Alibaba’s commitment to Southeast Asia

At its annual Alibaba Cloud Summit, the Chinese company announced Project AsiaForward, an initiative designed to upskill local developers, small-to-medium-sized companies and connect businesses with venture capital. Alibaba said it would set aside US$1bn over the next three years to develop digital skills in the region, with the aim of helping to develop 100,000 developers and to help grow 100,000 tech startups.

But that’s not all. The company, which recently opened its third data centre in Indonesia, serving customers with offerings across database, security, network, machine learning and data analytics services, also announced it would unveil its first data centre in the Philippines by the end of 2021.

Furthermore, that it would establish its first international innovation centre, located in Malaysia, offering a one-stop shop platform for Malaysian SMEs, startups and developers to innovate in emerging technologies.

“We are seeing a strong demand for cloud-native technologies in emerging verticals across the region, from e-commerce and logistics platforms to FinTech and online entertainment.
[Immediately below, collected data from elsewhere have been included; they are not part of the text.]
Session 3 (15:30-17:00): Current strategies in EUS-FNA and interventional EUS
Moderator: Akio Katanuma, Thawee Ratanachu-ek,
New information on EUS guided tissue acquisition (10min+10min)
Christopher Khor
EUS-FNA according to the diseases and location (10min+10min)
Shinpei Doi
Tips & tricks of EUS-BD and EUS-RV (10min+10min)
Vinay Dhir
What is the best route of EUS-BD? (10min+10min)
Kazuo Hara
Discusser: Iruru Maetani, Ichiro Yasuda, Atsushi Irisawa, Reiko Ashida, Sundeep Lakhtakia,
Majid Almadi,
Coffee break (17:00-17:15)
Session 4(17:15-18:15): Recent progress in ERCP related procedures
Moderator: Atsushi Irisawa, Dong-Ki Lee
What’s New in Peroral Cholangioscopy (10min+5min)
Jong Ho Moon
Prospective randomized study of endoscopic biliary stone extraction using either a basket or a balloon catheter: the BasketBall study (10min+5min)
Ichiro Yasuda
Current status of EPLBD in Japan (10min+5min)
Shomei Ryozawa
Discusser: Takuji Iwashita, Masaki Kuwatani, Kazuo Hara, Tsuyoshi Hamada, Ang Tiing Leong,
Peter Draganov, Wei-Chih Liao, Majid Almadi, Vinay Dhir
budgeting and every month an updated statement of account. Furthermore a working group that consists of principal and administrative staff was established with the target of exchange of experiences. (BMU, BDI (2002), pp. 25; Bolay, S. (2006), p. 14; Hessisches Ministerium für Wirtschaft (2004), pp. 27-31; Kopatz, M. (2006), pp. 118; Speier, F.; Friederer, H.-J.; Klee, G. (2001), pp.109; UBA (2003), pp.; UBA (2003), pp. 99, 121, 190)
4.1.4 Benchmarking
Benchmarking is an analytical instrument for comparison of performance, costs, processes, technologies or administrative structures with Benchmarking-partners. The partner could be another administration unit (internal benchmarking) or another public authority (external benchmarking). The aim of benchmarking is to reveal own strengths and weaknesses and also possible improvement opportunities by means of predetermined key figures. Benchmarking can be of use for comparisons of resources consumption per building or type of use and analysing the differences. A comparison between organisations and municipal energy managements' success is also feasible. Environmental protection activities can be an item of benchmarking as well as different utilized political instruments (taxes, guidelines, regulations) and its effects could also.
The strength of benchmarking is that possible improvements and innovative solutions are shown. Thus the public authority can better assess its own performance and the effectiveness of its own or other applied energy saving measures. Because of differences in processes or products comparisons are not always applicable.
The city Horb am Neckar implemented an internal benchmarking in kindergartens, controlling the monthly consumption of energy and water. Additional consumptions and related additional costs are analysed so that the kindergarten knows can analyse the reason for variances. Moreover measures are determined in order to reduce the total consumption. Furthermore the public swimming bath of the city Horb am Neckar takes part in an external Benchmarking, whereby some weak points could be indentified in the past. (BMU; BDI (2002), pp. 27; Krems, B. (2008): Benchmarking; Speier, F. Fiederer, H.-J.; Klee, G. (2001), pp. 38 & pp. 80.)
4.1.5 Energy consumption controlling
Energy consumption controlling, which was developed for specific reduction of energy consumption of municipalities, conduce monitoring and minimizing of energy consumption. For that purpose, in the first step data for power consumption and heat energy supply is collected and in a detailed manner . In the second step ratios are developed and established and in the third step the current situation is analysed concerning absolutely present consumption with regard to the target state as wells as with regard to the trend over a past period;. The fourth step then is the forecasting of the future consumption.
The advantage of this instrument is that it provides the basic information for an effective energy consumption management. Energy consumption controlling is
As the leading cloud service provider and trusted partner in APAC, we are committed to bettering the region’s cloud ecosystem and enhancing its digital infrastructure,” says Jeff Zhang, President, Alibaba Cloud Intelligence.

What other cloud providers are pledging in the region

This pledge by Alibaba to upskill both individuals and businesses follows Microsoft’s announcement in April that it was planning to upskill Malaysia’s population and would invest US$1bn over the next five years to build a new data centre centre in Malaysia.

This is the latest in a long line of pledges to the region by the US tech giant, which is fast accelerating the growth of its cloud datacenter footprint in Asia, expanding form seven 11 markets, and recently adding three new markets across Asia – Malaysia, Indonesia and Taiwan. Back in February, it announced plans to establish its first datacenter region in Indonesia and to skill an additional 3 million Indonesians to achieve its goal of empowering over 24 million Indonesians by the end of 2021.

And recent research by IDC shows that Microsoft’s most recent datacenter expansions in Malaysia, Indonesia and Taiwan alone are set to generate more than US$21bn in new revenues and will create 100,000 new jobs in the next four years.

Also last month, Tencent announced it has launched internet data centres in Bangkok, Hong Kong, Tokyo to add to its second availability zone opened in Korea last year and plans to add an internet data center in Indonesia, and Google has also been pushing into the enterprise space in Southeast Asia for several years now.

Expanding data centers allows cloud providers to boost their capacity in certain countries or regions.